Every line below that holds the word "espacio" must be listed.
(Beginning of Extracted material)
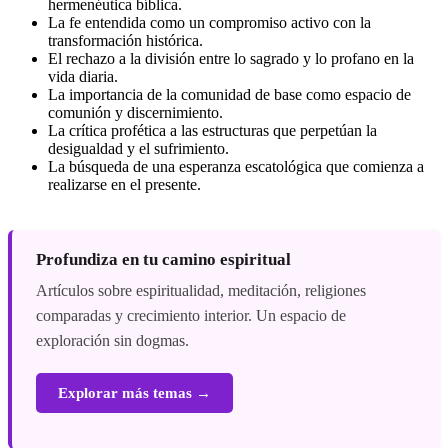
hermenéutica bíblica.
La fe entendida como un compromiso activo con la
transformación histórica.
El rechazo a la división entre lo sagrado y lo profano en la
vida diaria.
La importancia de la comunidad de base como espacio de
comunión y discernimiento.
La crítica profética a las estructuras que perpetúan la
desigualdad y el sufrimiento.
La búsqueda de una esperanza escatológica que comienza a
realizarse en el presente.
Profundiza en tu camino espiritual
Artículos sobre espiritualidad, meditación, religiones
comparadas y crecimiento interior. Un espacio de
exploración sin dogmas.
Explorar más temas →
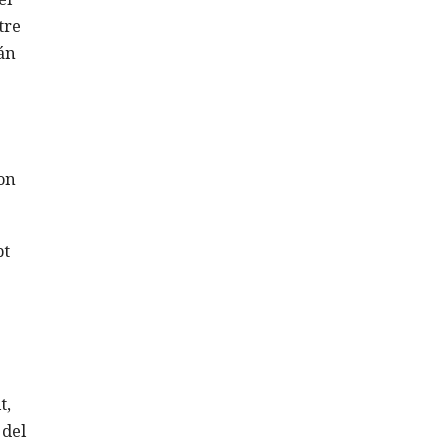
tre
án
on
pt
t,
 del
(End of Extracted material)
(Beginning of Extracted material)
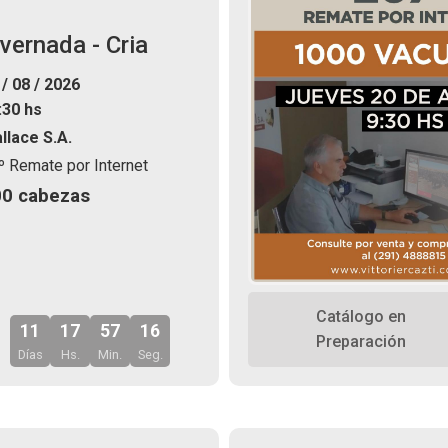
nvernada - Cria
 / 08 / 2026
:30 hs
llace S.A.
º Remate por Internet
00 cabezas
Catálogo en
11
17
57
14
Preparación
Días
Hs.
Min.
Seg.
(End of Extracted material)
Task output =
La importancia de la comunidad de base como espacio de
comparadas y crecimiento interior. Un espacio de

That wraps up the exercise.